Listed entries: Begin

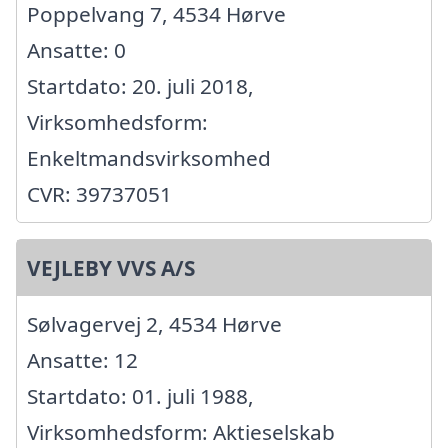
Poppelvang 7, 4534 Hørve
Ansatte: 0
Startdato: 20. juli 2018,
Virksomhedsform:
Enkeltmandsvirksomhed
CVR: 39737051
VEJLEBY VVS A/S
Sølvagervej 2, 4534 Hørve
Ansatte: 12
Startdato: 01. juli 1988,
Virksomhedsform: Aktieselskab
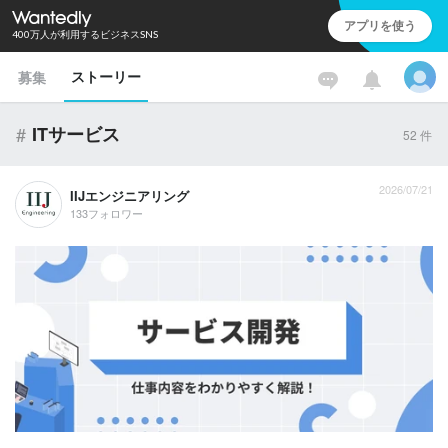
アプリを使う
400万人が利用するビジネスSNS
ストーリー
募集
#
ITサービス
52
件
2026/07/21
IIJエンジニアリング
133フォロワー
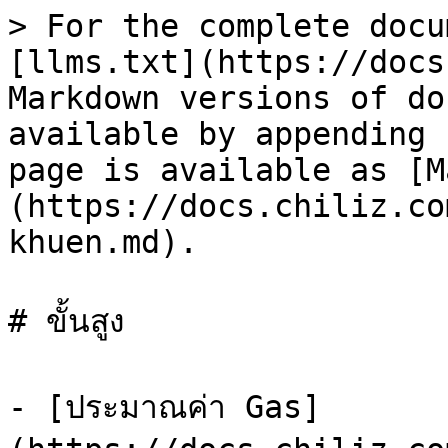
> For the complete docu
[llms.txt](https://docs
Markdown versions of do
available by appending 
page is available as [M
(https://docs.chiliz.co
khuen.md).

# ขั้นสูง

- [ประมาณค่า Gas]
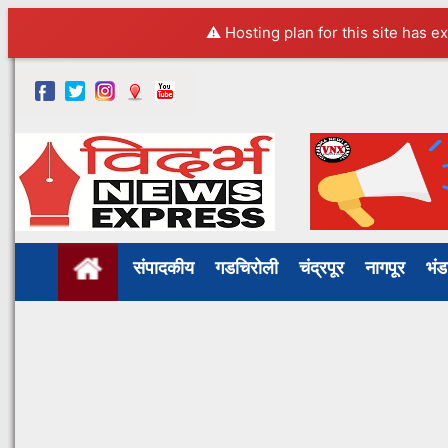
⚠️ Hosting plan for this site has e
संपादकीय
गडचिरोली
चंद्रपूर
नागपूर
भं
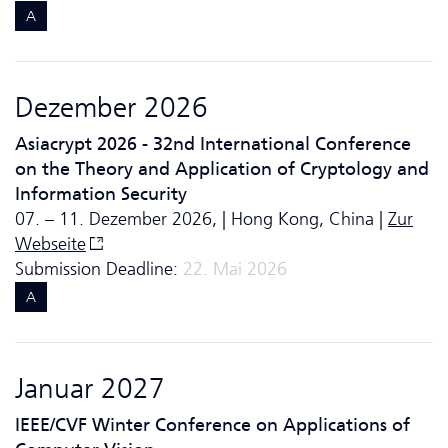
A
Dezember 2026
Asiacrypt 2026 - 32nd International Conference
on the Theory and Application of Cryptology and
Information Security
07. – 11. Dezember 2026, | Hong Kong, China |
Zur
Webseite
Submission Deadline:
22. Mai 2026
A
Januar 2027
IEEE/CVF Winter Conference on Applications of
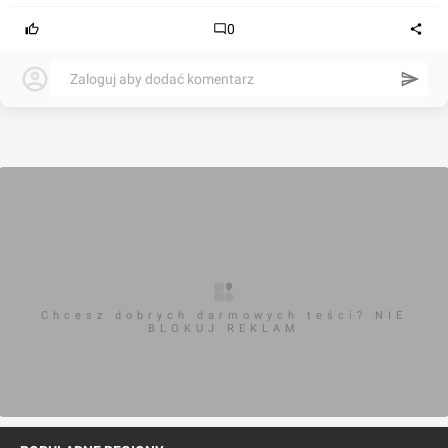
0
Zaloguj aby dodać komentarz
Chcesz dobrych darmowych teści? NIE
BLOKUJ REKLAM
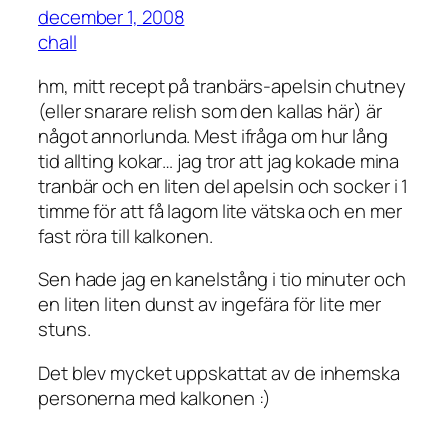
december 1, 2008
chall
hm, mitt recept på tranbärs-apelsin chutney
(eller snarare relish som den kallas här) är
något annorlunda. Mest ifråga om hur lång
tid allting kokar… jag tror att jag kokade mina
tranbär och en liten del apelsin och socker i 1
timme för att få lagom lite vätska och en mer
fast röra till kalkonen.
Sen hade jag en kanelstång i tio minuter och
en liten liten dunst av ingefära för lite mer
stuns.
Det blev mycket uppskattat av de inhemska
personerna med kalkonen :)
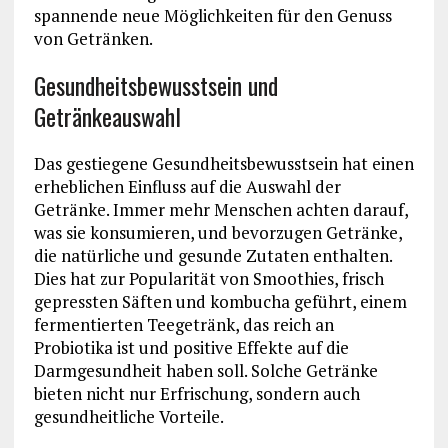
spannende neue Möglichkeiten für den Genuss
von Getränken.
Gesundheitsbewusstsein und
Getränkeauswahl
Das gestiegene Gesundheitsbewusstsein hat einen
erheblichen Einfluss auf die Auswahl der
Getränke. Immer mehr Menschen achten darauf,
was sie konsumieren, und bevorzugen Getränke,
die natürliche und gesunde Zutaten enthalten.
Dies hat zur Popularität von Smoothies, frisch
gepressten Säften und kombucha geführt, einem
fermentierten Teegetränk, das reich an
Probiotika ist und positive Effekte auf die
Darmgesundheit haben soll. Solche Getränke
bieten nicht nur Erfrischung, sondern auch
gesundheitliche Vorteile.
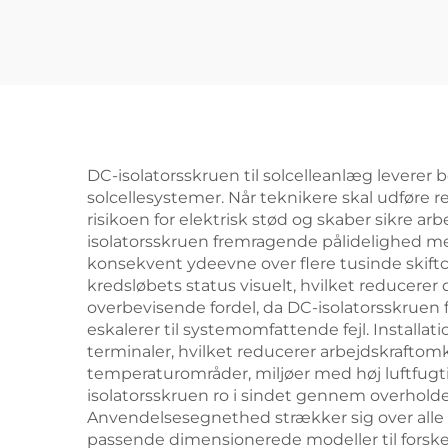
DC-isolatorsskruen til solcelleanlæg leverer
solcellesystemer. Når teknikere skal udføre re
risikoen for elektrisk stød og skaber sikre a
isolatorsskruen fremragende pålidelighed med
konsekvent ydeevne over flere tusinde skiftcyk
kredsløbets status visuelt, hvilket reducerer
overbevisende fordel, da DC-isolatorsskruen f
eskalerer til systemomfattende fejl. Instal
terminaler, hvilket reducerer arbejdskraftomk
temperaturområder, miljøer med høj luftfugti
isolatorsskruen ro i sindet gennem overholdels
Anvendelsesegnethed strækker sig over alle 
passende dimensionerede modeller til forskel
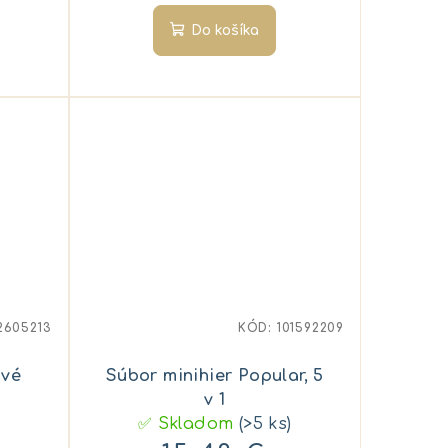
Do košíka
2605213
KÓD:
101592209
avé
Súbor minihier Popular, 5
v 1
✅ Skladom
(>5 ks)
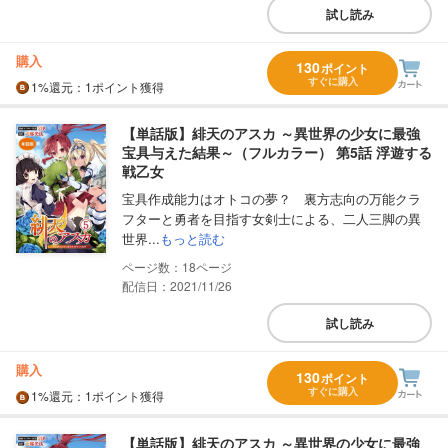
試し読み
購入
130
ポイント
すぐに購入
1%
還元
：1ポイント獲得
【単話版】緋天のアスカ ～異世界の少女に最強
宝具与えた結果～（フルカラー） 第5話 浮遊する
戦乙女
宝具作成能力はオトコの夢？ 裏方志向の万能クラ
フターと勇者を目指す女剣士による、二人三脚の異
世界...
もっと読む
18
配信日：2021/11/26
試し読み
購入
130
ポイント
すぐに購入
1%
還元
：1ポイント獲得
【単話版】緋天のアスカ ～異世界の少女に最強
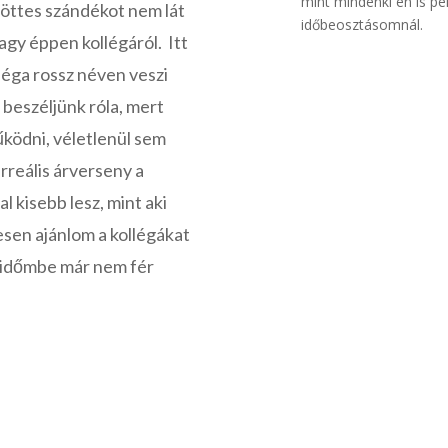
mint mindenki én is pé
öttes szándékot nem lát
időbeosztásomnál.
agy éppen kollégáról. Itt
léga rossz néven veszi
beszéljünk róla, mert
ödni, véletlenül sem
rreális árverseny a
l kisebb lesz, mint aki
esen ajánlom a kollégákat
n időmbe már nem fér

Listed entries: End

- Task instructions: Each line holding the string "Dezember" counts once. Work out the number of such lines in the data and give only that.

- Solved problem: 2